> _TASK ITEM_
Summarize the commit notice in two sentences.

Rev 3353: Functional get_record_stream interface tests covering full interface. in http://people.ubuntu.com/~robertc/baz2.0/versioned_files

Wed Apr 16 05:07:48 BST 2008

At http://people.ubuntu.com/~robertc/baz2.0/versioned_files

------------------------------------------------------------
revno: 3353
revision-id: robertc at robertcollins.net-20080416040740-g3cjhoaez95b7gsr
parent: robertc at robertcollins.net-20080411015017-0vrwo9xe9td0wvl2
committer: Robert Collins <robertc at robertcollins.net>
branch nick: data_stream_revamp
timestamp: Wed 2008-04-16 14:07:40 +1000
message:
  Functional get_record_stream interface tests covering full interface.
modified:
  bzrlib/errors.py               errors.py-20050309040759-20512168c4e14fbd
  bzrlib/knit.py                 knit.py-20051212171256-f056ac8f0fbe1bd9
  bzrlib/tests/test_errors.py    test_errors.py-20060210110251-41aba2deddf936a8
  bzrlib/tests/test_knit.py      test_knit.py-20051212171302-95d4c00dd5f11f2b
  bzrlib/tests/test_versionedfile.py test_versionedfile.py-20060222045249-db45c9ed14a1c2e5
  bzrlib/versionedfile.py        versionedfile.py-20060222045106-5039c71ee3b65490
  bzrlib/weave.py                knit.py-20050627021749-759c29984154256b
  doc/developers/repository-stream.txt repositorystream.txt-20080410222511-nh6b9bvscvcerh48-1
=== modified file 'bzrlib/errors.py'

--- a/bzrlib/errors.py	2008-04-07 10:34:57 +0000
+++ b/bzrlib/errors.py	2008-04-16 04:07:40 +0000
@@ -562,6 +562,18 @@
         PathError.__init__(self, base, reason)
 
 
+class UnavailableRepresentation(InternalBzrError):
+
+    _fmt = ("The encoding '%(wanted)s' is not available for key %(key)s which "
+        "is encoded as '%(native)s'.")
+
+    def __init__(self, key, wanted, native):
+        InternalBzrError.__init__(self)
+        self.wanted = wanted
+        self.native = native
+        self.key = key
+
+
 class UnknownHook(BzrError):
 
     _fmt = "The %(type)s hook '%(hook)s' is unknown in this version of bzrlib."

=== modified file 'bzrlib/knit.py'
--- a/bzrlib/knit.py	2008-04-09 23:35:55 +0000
+++ b/bzrlib/knit.py	2008-04-16 04:07:40 +0000
@@ -117,7 +117,11 @@
 from bzrlib.tsort import topo_sort
 from bzrlib.tuned_gzip import GzipFile, bytes_to_gzip
 import bzrlib.ui
-from bzrlib.versionedfile import VersionedFile, InterVersionedFile
+from bzrlib.versionedfile import (
+    ContentFactory,
+    InterVersionedFile,
+    VersionedFile,
+    )
 import bzrlib.weave
 
 
@@ -138,6 +142,51 @@
 INDEX_SUFFIX = '.kndx'
 
 
+class KnitContentFactory(ContentFactory):
+    """Content factory for streaming from knits.
+    
+    :seealso ContentFactory:
+    """
+
+    def __init__(self, version, parents, build_details, sha1, raw_record,
+        annotated, knit=None):
+        """Create a KnitContentFactory for version.

> _SUPPLIED RECORDS_
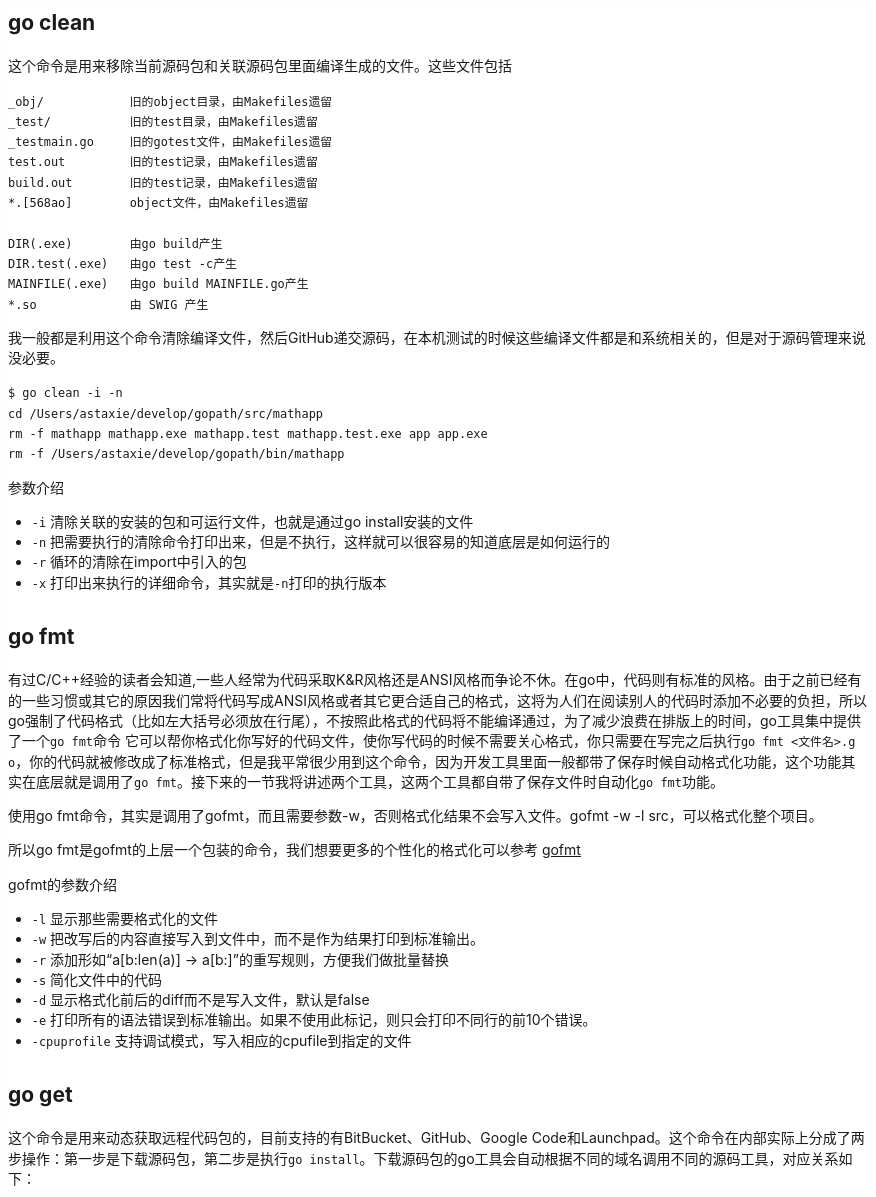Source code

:## go clean

这个命令是用来移除当前源码包和关联源码包里面编译生成的文件。这些文件包括

    _obj/            旧的object目录，由Makefiles遗留
    _test/           旧的test目录，由Makefiles遗留
    _testmain.go     旧的gotest文件，由Makefiles遗留
    test.out         旧的test记录，由Makefiles遗留
    build.out        旧的test记录，由Makefiles遗留
    *.[568ao]        object文件，由Makefiles遗留

    DIR(.exe)        由go build产生
    DIR.test(.exe)   由go test -c产生
    MAINFILE(.exe)   由go build MAINFILE.go产生
    *.so             由 SWIG 产生

我一般都是利用这个命令清除编译文件，然后GitHub递交源码，在本机测试的时候这些编译文件都是和系统相关的，但是对于源码管理来说没必要。

    $ go clean -i -n
    cd /Users/astaxie/develop/gopath/src/mathapp
    rm -f mathapp mathapp.exe mathapp.test mathapp.test.exe app app.exe
    rm -f /Users/astaxie/develop/gopath/bin/mathapp

参数介绍

*   `-i` 清除关联的安装的包和可运行文件，也就是通过go install安装的文件
*   `-n` 把需要执行的清除命令打印出来，但是不执行，这样就可以很容易的知道底层是如何运行的
*   `-r` 循环的清除在import中引入的包
*   `-x` 打印出来执行的详细命令，其实就是`-n`打印的执行版本

## go fmt

有过C/C++经验的读者会知道,一些人经常为代码采取K\&R风格还是ANSI风格而争论不休。在go中，代码则有标准的风格。由于之前已经有的一些习惯或其它的原因我们常将代码写成ANSI风格或者其它更合适自己的格式，这将为人们在阅读别人的代码时添加不必要的负担，所以go强制了代码格式（比如左大括号必须放在行尾），不按照此格式的代码将不能编译通过，为了减少浪费在排版上的时间，go工具集中提供了一个`go fmt`命令 它可以帮你格式化你写好的代码文件，使你写代码的时候不需要关心格式，你只需要在写完之后执行`go fmt <文件名>.go`，你的代码就被修改成了标准格式，但是我平常很少用到这个命令，因为开发工具里面一般都带了保存时候自动格式化功能，这个功能其实在底层就是调用了`go fmt`。接下来的一节我将讲述两个工具，这两个工具都自带了保存文件时自动化`go fmt`功能。

使用go fmt命令，其实是调用了gofmt，而且需要参数-w，否则格式化结果不会写入文件。gofmt -w -l src，可以格式化整个项目。

所以go fmt是gofmt的上层一个包装的命令，我们想要更多的个性化的格式化可以参考 [gofmt](http://golang.org/cmd/gofmt/)

gofmt的参数介绍

*   `-l` 显示那些需要格式化的文件
*   `-w` 把改写后的内容直接写入到文件中，而不是作为结果打印到标准输出。
*   `-r` 添加形如“a\[b\:len(a)] -> a\[b:]”的重写规则，方便我们做批量替换
*   `-s` 简化文件中的代码
*   `-d` 显示格式化前后的diff而不是写入文件，默认是false
*   `-e` 打印所有的语法错误到标准输出。如果不使用此标记，则只会打印不同行的前10个错误。
*   `-cpuprofile` 支持调试模式，写入相应的cpufile到指定的文件

## go get

这个命令是用来动态获取远程代码包的，目前支持的有BitBucket、GitHub、Google Code和Launchpad。这个命令在内部实际上分成了两步操作：第一步是下载源码包，第二步是执行`go install`。下载源码包的go工具会自动根据不同的域名调用不同的源码工具，对应关系如下：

> _ANSWER FOR THIS EXERCISE_
Revision 3353, committed by Robert Collins on the data_stream_revamp branch, adds functional get_record_stream interface tests covering the full interface and modifies files including bzrlib/errors.py, bzrlib/knit.py and several test files. In errors.py it adds an UnavailableRepresentation error for when a requested encoding is not available for a key, and in knit.py it imports ContentFactory and adds a KnitContentFactory class for streaming from knits.